C. Food Search Ranking
In order to evaluate the performance of a learning to ranking
model, it is common practice to evaluate the given model in
a real search application setting. In this section, we compare
the performance of the following three models in a real-world
food search ranking setting: (1) Text-Based LSTM, (2) Multi-
Modal CNN and (3) Multi-Modal LSTM. For this experiment,
we used the top 10 food search results from the top 30 most
popular queries. Each food name was assigned a label between
0 and 5, based on the Click-Through-Ratio (CTR) observed in
user search log events; the 0 being completely irrelevant and
the 5 being completely relevant. For every food corresponding
to the given query, all embedded vectors from each model
were computed, and distance between the given query and the
food candidate was measured. All items were ranked in an
ascending order, with respect to its distance to the given query,
and finally Normalized Discounted Cumulative gain (NDCG)
score [32] was computed for each ranked set.
Table V summarizes the NDCG scores for this experiment.
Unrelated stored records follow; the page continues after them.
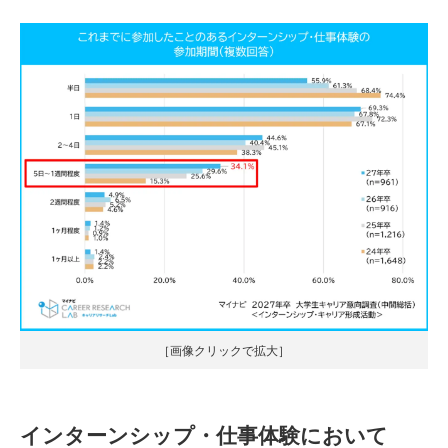
［画像クリックで拡大］
インターンシップ・仕事体験において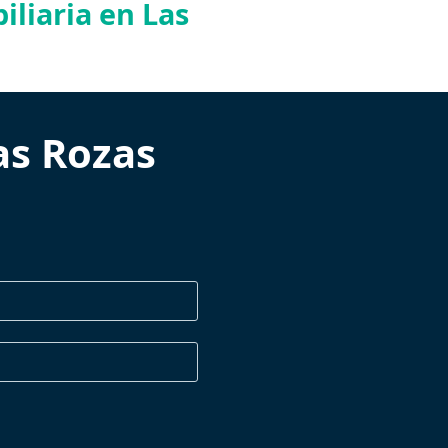
liaria en Las
as Rozas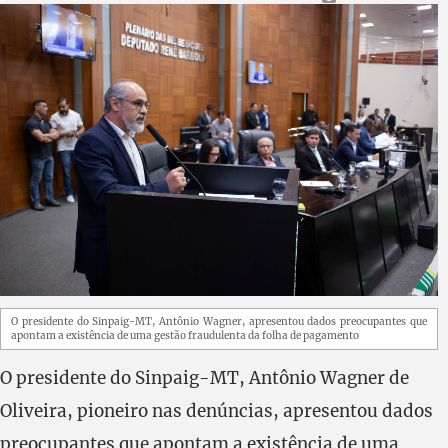
O presidente do Sinpaig-MT, Antônio Wagner, apresentou dados preocupantes que
apontam a existência de uma gestão fraudulenta da folha de pagamento
O presidente do Sinpaig-MT, Antônio Wagner de
Oliveira, pioneiro nas denúncias, apresentou dados
preocupantes que apontam a existência de uma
Even for some challenging queries like “salt” and “white
flour,” it is evident that across all cases our proposed Multi-
Modal LSTM approach performs the best among all three
competing models. Furthermore, the rightmost column contains
the average NDCG score computed over all 30 queries, which
shows that the Multi-Modal LSTM model as the winner, once
again. This experiment further proves that our proposed model
works very well even for real-world food search applications.
V. CONCLUSION
In this paper a deep learning model is proposed to address
the pairwise multi-modal ranking problem. The main novelty of
the proposed approach is the extension of the standard triplets
hinge loss function to a multi-modal scenario. We applied
LSTM models in order to effectively embed the text inputs
into numerical feature vectors and then supplemented these
features with an additional modality of nutrition. The entire
model parameters are all trained at once, without extensive pre-
processing steps to compute the word embeddings. Although,
the proposed model is designed to address the problem of
foods ranking with text and nutrition, it can be readily applied
to other data types, with any arbitrary number of modalities.